--- Text passage ---
Convincing regular people to not buy into the expectations of their own gender sounds like a borderline impossible task.
Not only that they should differentiate between kinds of media.
I suggest that TikTok may not be bad at all. My feed is cats and farm animals.
But girls are higher on 'neuroticism' than boys, and I suggest that's a strong correlating aspect. Whey they are higher on that I have no idea but they are.
Suicide rates are much higher for boys. Part of it could be that girls are more likely to respond 'yes' to the subjective questions being asked in the survey. It's always tricky to compare groups when we are discussing people's subjective experiences.
We know why. But few authors are going to come out and talk about that. They do not want to be perceived in the wrong way. It should be very obvious to anyone who has spent some time on social media and has thought critically about the topic.

--- The problem ---
Answer these questions from the passage on gender and social media:
1. What does the writer's TikTok feed consist of?
2. Which group is said to score higher on "neuroticism"?
3. For which group are suicide rates said to be much higher?
The records below the text come from a separate source.

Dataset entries

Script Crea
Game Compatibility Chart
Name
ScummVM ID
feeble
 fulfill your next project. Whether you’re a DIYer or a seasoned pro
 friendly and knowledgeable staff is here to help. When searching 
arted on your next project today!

...

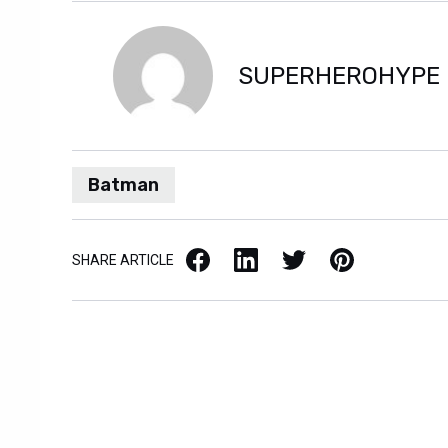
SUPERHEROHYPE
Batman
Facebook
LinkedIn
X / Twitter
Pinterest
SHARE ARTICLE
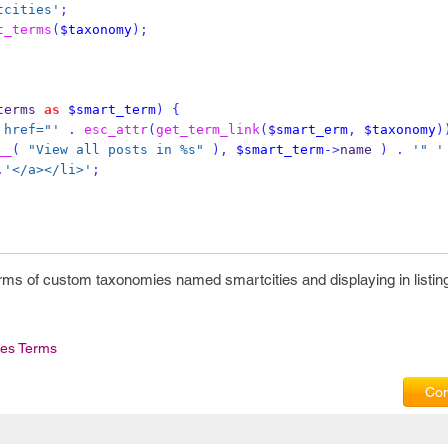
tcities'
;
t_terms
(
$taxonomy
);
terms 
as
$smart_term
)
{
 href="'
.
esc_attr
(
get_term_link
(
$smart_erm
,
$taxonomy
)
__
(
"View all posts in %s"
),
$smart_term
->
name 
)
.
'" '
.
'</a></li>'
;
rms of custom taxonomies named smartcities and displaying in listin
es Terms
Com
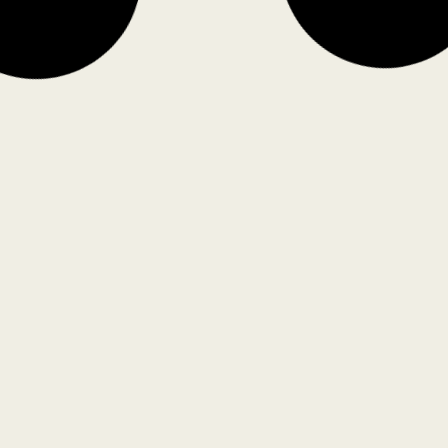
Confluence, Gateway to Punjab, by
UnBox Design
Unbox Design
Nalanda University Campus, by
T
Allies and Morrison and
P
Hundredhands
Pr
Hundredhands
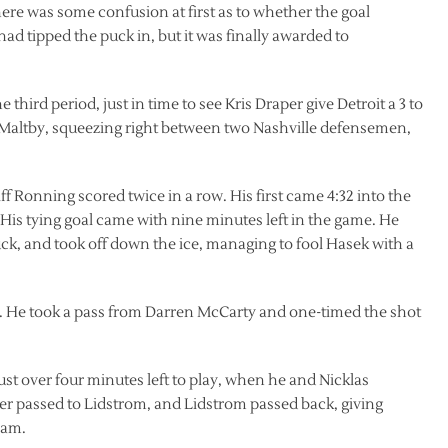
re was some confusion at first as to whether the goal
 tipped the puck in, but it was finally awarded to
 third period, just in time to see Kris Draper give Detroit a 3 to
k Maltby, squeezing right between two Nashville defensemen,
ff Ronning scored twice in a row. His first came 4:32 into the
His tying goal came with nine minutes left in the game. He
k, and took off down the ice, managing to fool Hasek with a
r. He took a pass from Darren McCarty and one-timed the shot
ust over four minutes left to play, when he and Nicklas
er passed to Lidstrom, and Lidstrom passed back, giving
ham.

--- Exercise solution ---
1. Cats and farm animals.
2. Girls.
3. Boys.